A pesar de esto, es verdad que el hermano Antoine tenía una extraordinaria confianza en la santa Virgen. Le confiaba todos sus trabajos, todas sus dificultades. Sus penas y sus alegrías, sus intenciones personales y las de los demás llegaban invariablemente a María. Hablando con dificultad francés, prometía simplemente: “Yo, decir un ave”. He contado ya en el Apostolado su aventura con una piara, cómo había logrado hacerla atravesar un campo de hermosa avena, sin daño, gracias a las aves que había recitado antes. He aquí otro ejemplo de su potencia de intercesión.

En un pantano
Un día de junio de 1896, una caravana de once coches cargados de provisiones de todo tipo, hacía camino hacia el lago La Biche. Había llovido abundantemente desde un mes. Las calles estaban mojadas y agrietadas de surcos profundos. Se avanza con dificultad. A veces hay que enganchar seis caballos a un mismo carrito para despejarlo del barro. Debajo de un declive, el primer coche del convoy se vuelve a empantanar. Los viajeros están todos inmovilizados por un pantano de unos cientos de pies de largo. Todos se preguntan cómo podrán salir esta vez. El hermano Antoine, sin embargo, ya ha saltado del coche y se aventura en el pantano. Ya que el agua le llega hasta las rodillas, avanza, con una pequeña rama y una estampa en la mano.

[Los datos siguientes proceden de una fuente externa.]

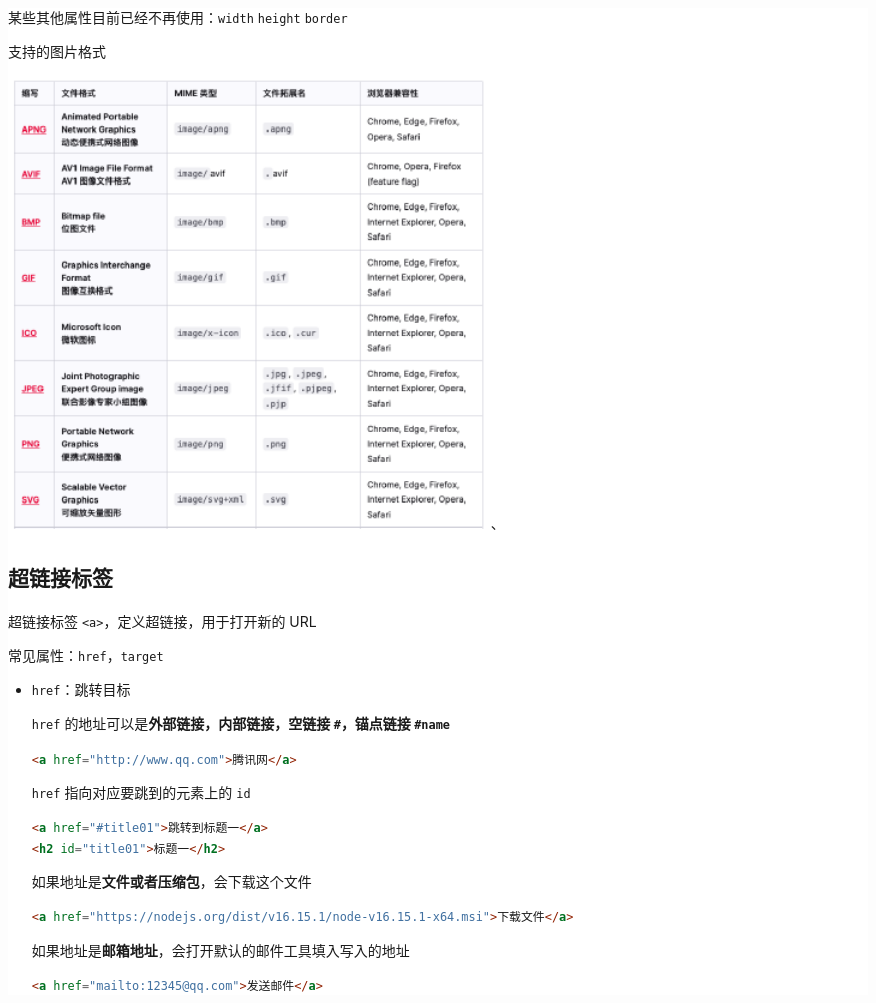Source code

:某些其他属性目前已经不再使用：`width` `height` `border`

支持的图片格式

<img src="HTML&CSS.assets/image-20220629164808124.png" alt="image-20220629164808124" style="zoom:120%;" /> 、



## 超链接标签

超链接标签 `<a>`，定义超链接，用于打开新的 URL

常见属性：`href`，`target`

- `href`：跳转目标

  `href` 的地址可以是**外部链接，内部链接，空链接 `#`，锚点链接 `#name`**

  ```html
  <a href="http://www.qq.com">腾讯网</a>
  ```

  `href` 指向对应要跳到的元素上的 `id`

  ```html
  <a href="#title01">跳转到标题一</a>
  <h2 id="title01">标题一</h2>
  ```

  如果地址是**文件或者压缩包**，会下载这个文件

  ```html
  <a href="https://nodejs.org/dist/v16.15.1/node-v16.15.1-x64.msi">下载文件</a>
  ```

  如果地址是**邮箱地址**，会打开默认的邮件工具填入写入的地址

  ```html
  <a href="mailto:12345@qq.com">发送邮件</a>
  ```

Llegado del otro lado, se pone de rodillas en un montículo y empieza a recitar algunas aves. Una media hora pasa y sigue rezando, los carreteros empiezan a protestar. “Todo este tiempo perdido inútilmente. ¿Piensa hacernos salir de aquí con las oraciones?”. El padre Henri Grandin toma su defensa: “Mis buenos amigos, no os burléis. Este pequeño hermano es un santo”. Después de una hora, el hermano polaco se despierta. “Es el momento, grita a los viajeros, de atravesar…”. ¡Adelante entonces! Se vuelven a poner manos a la obra. ¡Sorpresa! El carrito rueda como en un terreno duro. En menos de un cuarto de hora, toda la caravana atraviesa sin dificultad el pantano. “Veis, dice el padre Grandin, os equivocabais al murmurar contra este pequeño hermano”. “Es verdad, pero ¿cómo podíamos saber que era un santo?”.